→ What is expected
Lines in the listing below that contain the string "resetb" are to be found and copied.

→ Source data
#####

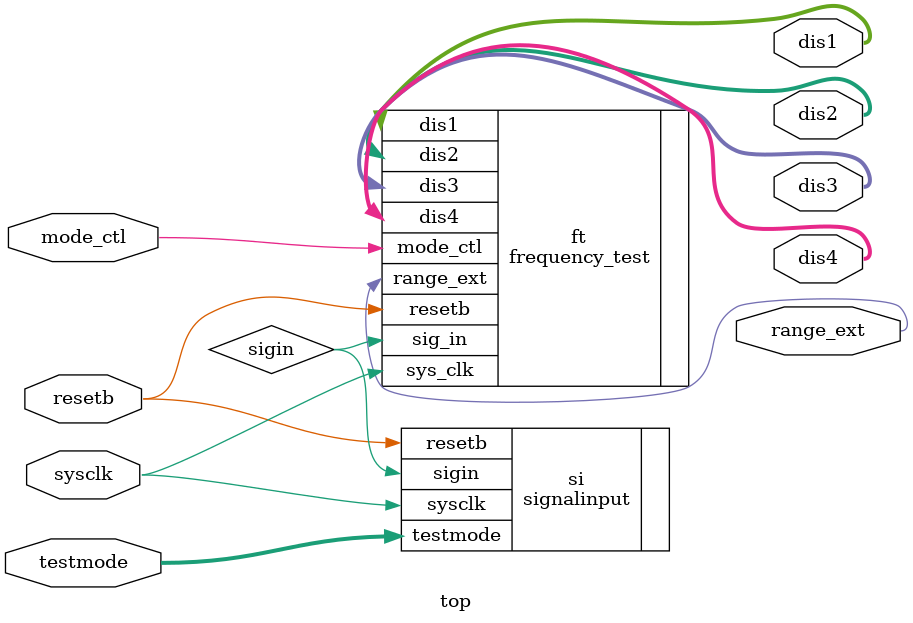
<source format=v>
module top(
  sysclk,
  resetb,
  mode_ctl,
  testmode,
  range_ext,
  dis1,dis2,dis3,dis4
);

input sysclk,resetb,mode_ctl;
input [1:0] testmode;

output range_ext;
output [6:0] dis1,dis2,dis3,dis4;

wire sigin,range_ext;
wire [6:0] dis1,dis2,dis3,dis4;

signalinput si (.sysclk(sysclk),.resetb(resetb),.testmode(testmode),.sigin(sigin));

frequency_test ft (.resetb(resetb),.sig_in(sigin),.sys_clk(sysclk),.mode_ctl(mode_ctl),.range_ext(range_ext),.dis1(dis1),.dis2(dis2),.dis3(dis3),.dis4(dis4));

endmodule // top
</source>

#####

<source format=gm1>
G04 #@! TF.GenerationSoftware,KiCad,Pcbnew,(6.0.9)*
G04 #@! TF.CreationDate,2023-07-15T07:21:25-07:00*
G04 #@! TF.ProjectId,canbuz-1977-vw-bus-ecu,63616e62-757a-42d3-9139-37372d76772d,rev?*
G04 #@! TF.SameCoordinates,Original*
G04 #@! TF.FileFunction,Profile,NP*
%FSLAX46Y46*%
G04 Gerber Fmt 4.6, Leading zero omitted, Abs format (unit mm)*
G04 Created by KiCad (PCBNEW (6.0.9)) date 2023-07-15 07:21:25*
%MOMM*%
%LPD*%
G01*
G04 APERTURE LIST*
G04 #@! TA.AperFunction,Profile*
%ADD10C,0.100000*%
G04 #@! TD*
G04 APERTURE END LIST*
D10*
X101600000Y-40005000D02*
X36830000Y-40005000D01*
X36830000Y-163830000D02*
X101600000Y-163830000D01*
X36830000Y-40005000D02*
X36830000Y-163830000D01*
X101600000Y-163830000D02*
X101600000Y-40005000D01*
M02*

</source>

#####

→ Reply to the exercise
  resetb,
input sysclk,resetb,mode_ctl;
signalinput si (.sysclk(sysclk),.resetb(resetb),.testmode(testmode),.sigin(sigin));
frequency_test ft (.resetb(resetb),.sig_in(sigin),.sys_clk(sysclk),.mode_ctl(mode_ctl),.range_ext(range_ext),.dis1(dis1),.dis2(dis2),.dis3(dis3),.dis4(dis4));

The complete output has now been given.